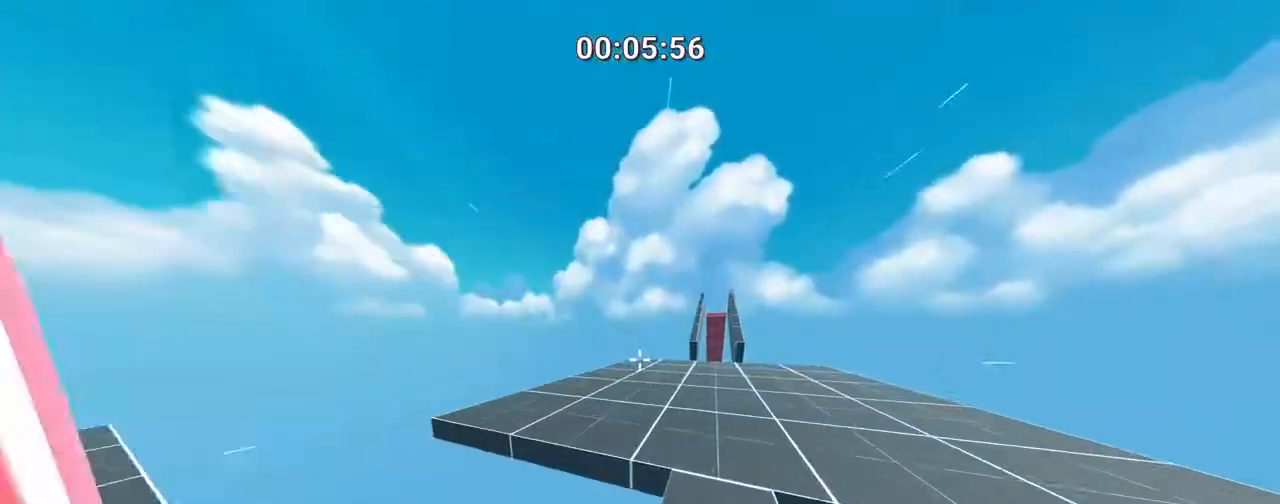
{"keys": ["ctrl", "space", "w"], "events": [[200, "w", "down"], [400, "space", "down"]]}
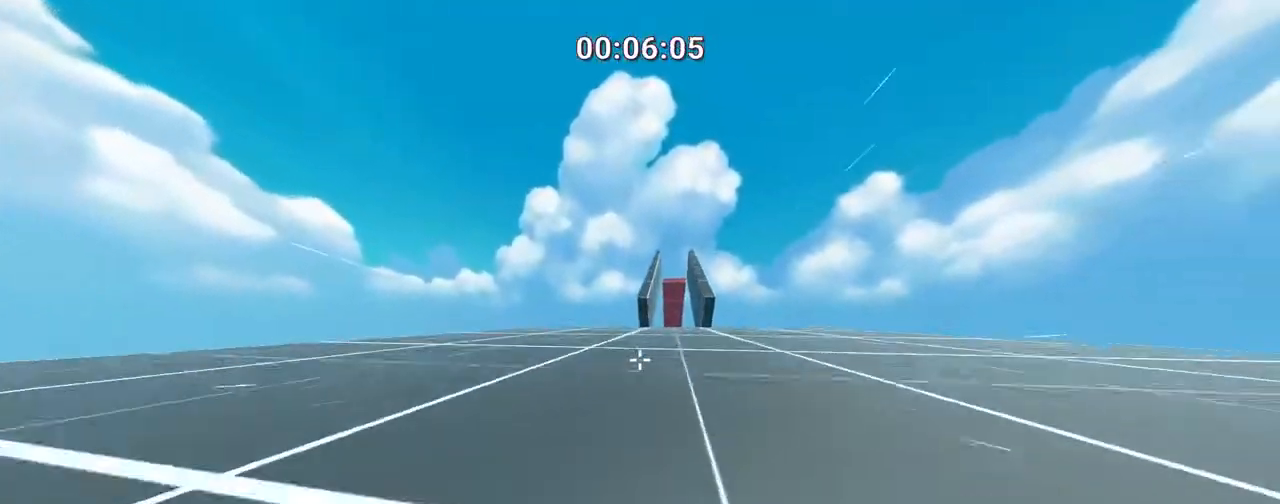
{"keys": ["w"], "events": [[33, "space", "up"], [233, "ctrl", "up"], [317, "ctrl", "down"], [467, "ctrl", "up"]]}
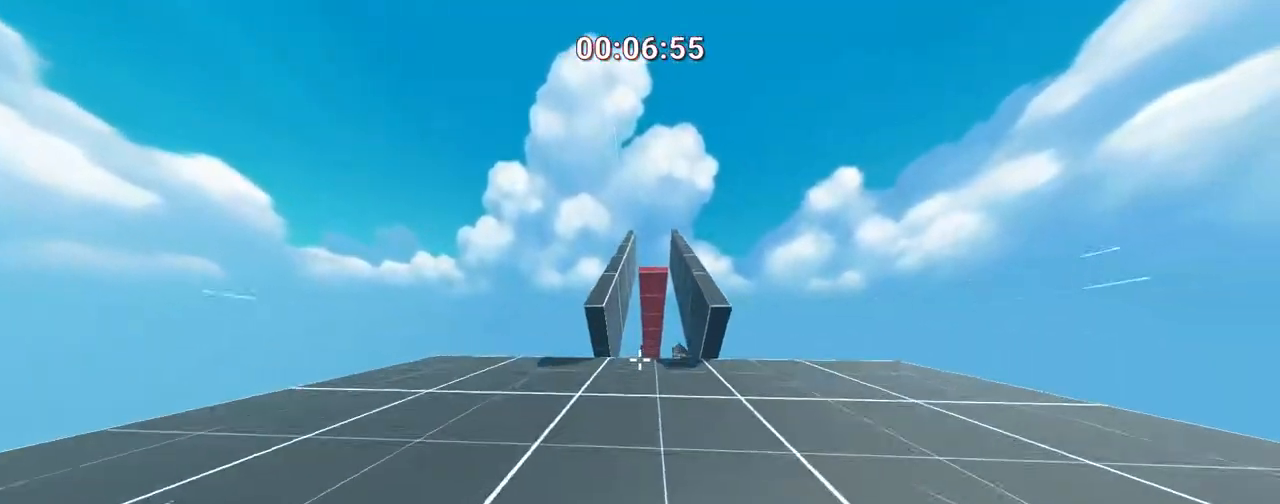
{"keys": ["d", "space", "w"], "events": [[167, "d", "down"], [450, "space", "down"]]}
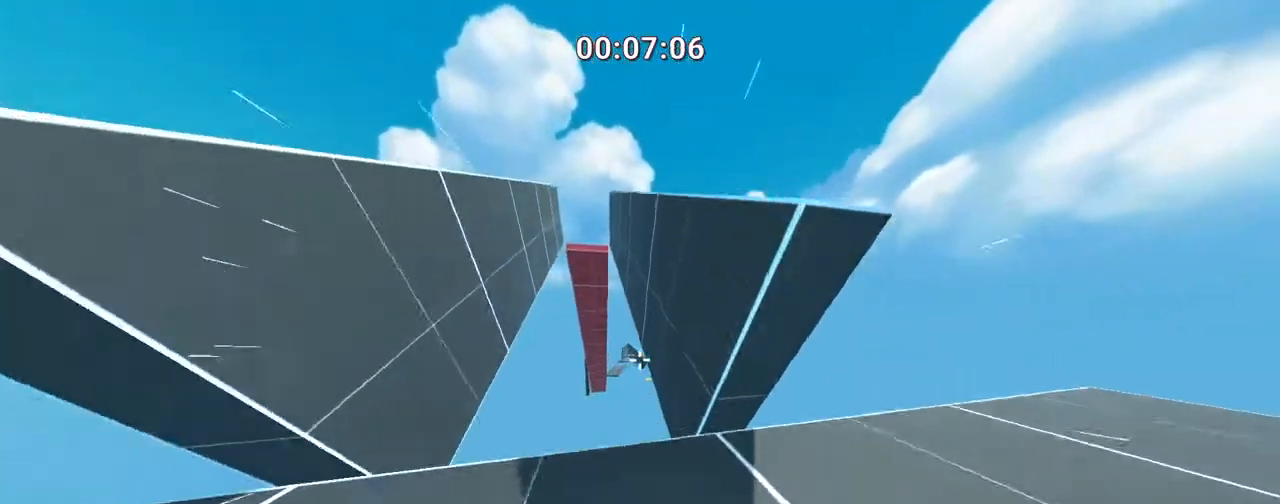
{"keys": ["a", "w"], "events": [[50, "space", "up"], [133, "d", "up"], [233, "a", "down"], [333, "space", "down"], [467, "space", "up"]]}
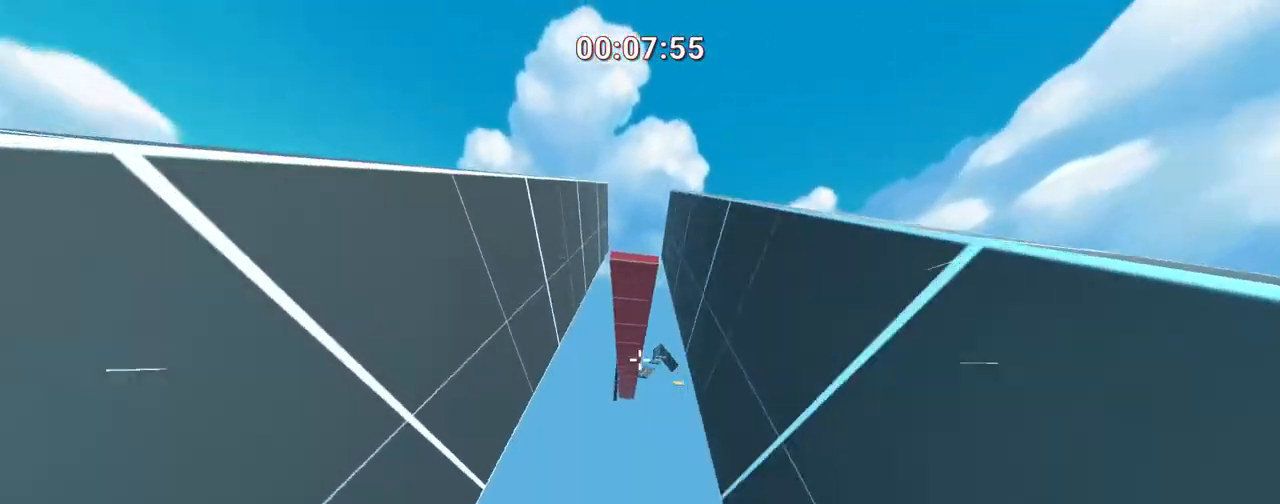
{"keys": ["d", "w"], "events": [[200, "d", "down"], [250, "a", "up"], [300, "space", "down"], [433, "space", "up"]]}
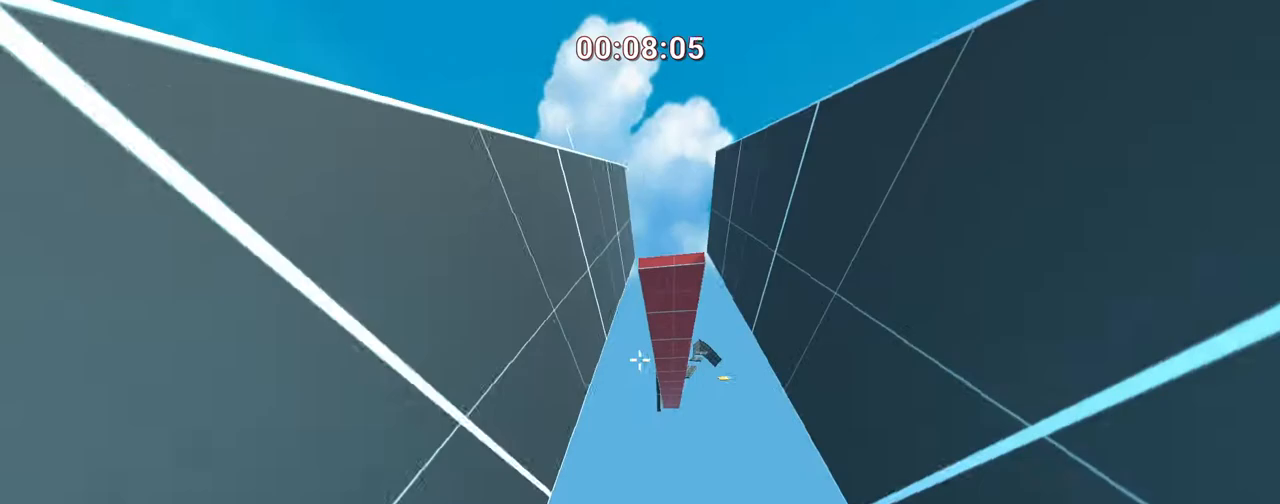
{"keys": ["a", "w"], "events": [[317, "a", "down"], [317, "d", "up"], [317, "space", "down"], [400, "space", "up"]]}
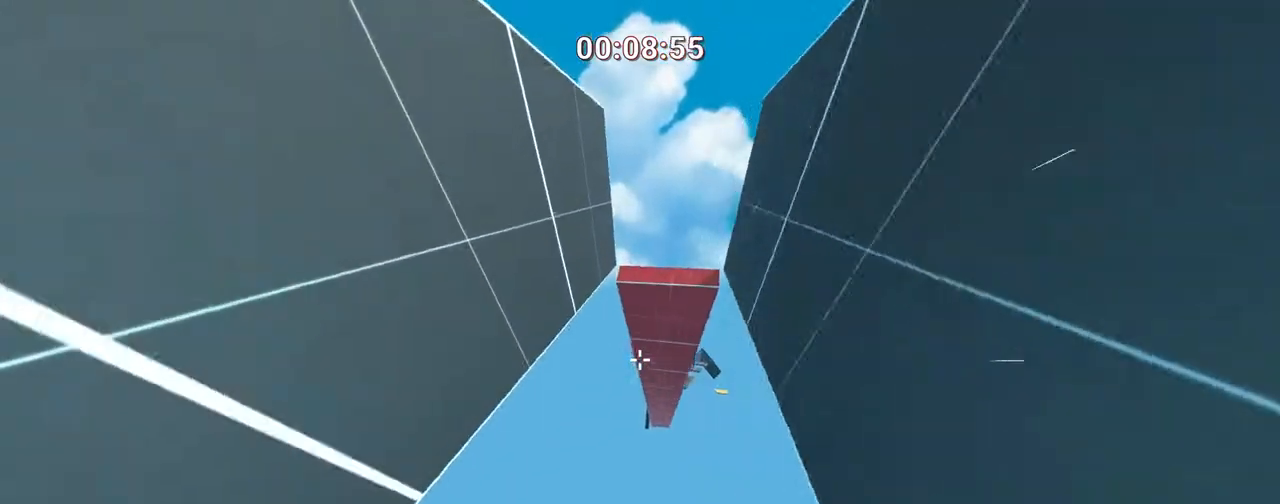
{"keys": ["d", "w"], "events": [[250, "a", "up"], [250, "d", "down"], [250, "space", "down"], [400, "space", "up"]]}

[TASK ITEM]
Every line of the material must be returned verbatim, and pictures must be left behind.

[ANSWER TO THIS PROBLEM]
{"keys": ["ctrl", "space", "w"], "events": [[200, "w", "down"], [400, "space", "down"]]}
{"keys": ["w"], "events": [[33, "space", "up"], [233, "ctrl", "up"], [317, "ctrl", "down"], [467, "ctrl", "up"]]}
{"keys": ["d", "space", "w"], "events": [[167, "d", "down"], [450, "space", "down"]]}
{"keys": ["a", "w"], "events": [[50, "space", "up"], [133, "d", "up"], [233, "a", "down"], [333, "space", "down"], [467, "space", "up"]]}
{"keys": ["d", "w"], "events": [[200, "d", "down"], [250, "a", "up"], [300, "space", "down"], [433, "space", "up"]]}
{"keys": ["a", "w"], "events": [[317, "a", "down"], [317, "d", "up"], [317, "space", "down"], [400, "space", "up"]]}
{"keys": ["d", "w"], "events": [[250, "a", "up"], [250, "d", "down"], [250, "space", "down"], [400, "space", "up"]]}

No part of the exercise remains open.